Clemson's Swinney not worried despite several QB transfers

CLEMSON, S.C. (AP) — Clemson coach Dabo Swinney is not concerned about his quarterback spot, even though the once-loaded depth at the position has been cut in half.

When the Tigers ended last season, the Atlantic Coast Conference champions appeared more than set behind center with Kelly Bryant returning as starter and three experienced backups who'd been through Clemson's system in Zerrick Cooper, Tucker Israel and Hunter Johnson.

And the cherry on top of the sundae was five-star recruit Trevor Lawrence, the country's top college prospect who surpassed the Georgia state high school marks of Clemson's national championship-winning passer Deshaun Watson.

But with fall camp about six weeks away, Clemson will enter practices with only Bryant and Lawrence left after Cooper, Israel and Johnson all transferred.

Freshman Chase Brice, who redshirted last season, also returns at quarterback.

Cooper and Israel played two years with the Tigers before leaving last January. Johnson, a five-star prospect from last year's class, left in May after going through spring workouts.

"We've still got good depth," Swinney said. "Now we've got three that I think we can win with. We had four that I felt like we could win with. Now we've got three."

Clemson has not relied much on its quarterback depth in recent years.

Tajh Boyd started all 40 games for the Tigers from 2011-13. Watson was the ironman in 2015 and 2016, starting all 30 games on the way to two College Football Playoff appearances and the national title two years ago. Bryant took over last fall to start all 14 games and take Clemson to its third straight ACC crown and CFP trip.

Cooper and Israel sat behind Watson and Bryant and chose to continue playing elsewhere. Cooper left for Jacksonville State, while Israel has not landed anywhere yet.

While Bryant returns for his senior season, the future seems to belong to Lawrence, the long-haired, strong-armed passer coaches have raved about since the moment he stepped on campus. Johnson, from Brownsburg, Indiana, was rated the No. 1 quarterback in the class of 2017 by ESPN and figured to have the best shot at holding off Lawrence as Bryant's prime backup.

But Lawrence electrified fans at Clemson's spring game in April, throwing a perfect 50-yard TD pass on his second play. "You couldn't start any better than that," Swinney said.

Johnson saw what was happening, finished the semester and announced his choice to move. He will join Northwestern in the fall, in part helped by Swinney, who called Wildcats coach and friend Pat Fitzgerald to put in a pitch for Johnson. "We're going to miss him, but we wish him well," Swinney said. "Know he's in a good place where he can achieve."

Swinney said he'll move freshman defensive back Ben Batson to quarterback to add to the team's depth for the fall. Batson was a dual-threat quarterback in high school who Swinney says can handle the position in college.

Bryant has proven durable and essential.

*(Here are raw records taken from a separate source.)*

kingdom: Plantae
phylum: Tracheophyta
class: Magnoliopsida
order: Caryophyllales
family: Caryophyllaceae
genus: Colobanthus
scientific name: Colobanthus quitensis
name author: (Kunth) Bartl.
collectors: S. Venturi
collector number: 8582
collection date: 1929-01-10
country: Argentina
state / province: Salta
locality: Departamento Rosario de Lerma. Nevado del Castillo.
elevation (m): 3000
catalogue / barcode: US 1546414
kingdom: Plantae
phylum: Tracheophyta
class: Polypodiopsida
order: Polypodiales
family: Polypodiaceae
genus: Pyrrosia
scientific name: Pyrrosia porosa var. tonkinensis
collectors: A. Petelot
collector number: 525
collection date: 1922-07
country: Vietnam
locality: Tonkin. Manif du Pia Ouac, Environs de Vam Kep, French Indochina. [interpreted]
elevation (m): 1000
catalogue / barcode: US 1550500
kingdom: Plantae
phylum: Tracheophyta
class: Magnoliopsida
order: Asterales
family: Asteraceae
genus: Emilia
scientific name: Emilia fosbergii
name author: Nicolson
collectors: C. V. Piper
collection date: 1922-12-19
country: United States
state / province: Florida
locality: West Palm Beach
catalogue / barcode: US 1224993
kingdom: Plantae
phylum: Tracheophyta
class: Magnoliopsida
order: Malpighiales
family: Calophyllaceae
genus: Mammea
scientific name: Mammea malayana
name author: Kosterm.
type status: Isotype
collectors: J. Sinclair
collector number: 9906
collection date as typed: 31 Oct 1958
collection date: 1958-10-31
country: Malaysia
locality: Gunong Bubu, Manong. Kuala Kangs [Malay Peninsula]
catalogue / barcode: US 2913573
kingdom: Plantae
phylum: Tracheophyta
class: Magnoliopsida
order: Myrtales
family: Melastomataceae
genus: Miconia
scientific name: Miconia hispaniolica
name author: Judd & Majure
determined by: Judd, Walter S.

Clemson's lone loss last year came when Bryant was knocked out with a concussion in the second quarter at Syracuse. The Tigers had the following week off and Bryant retuned to play the rest of the season.

Lawrence already is a fan favorite because of his poise, talent and similarity to Watson, who also liked to pass downfield. Bryant is a strong runner who is sometimes off-target on long passes.

Still, it was Bryant atop the quarterback depth chart last month — and will stay that way when practice resumes in August.

"We're in a good spot," Swinney said. "There's a lot of people out there that don't have one good one. We've got three good ones. We'll let them battle it out and see who's going to lead the Tigers. I think it'll work out great."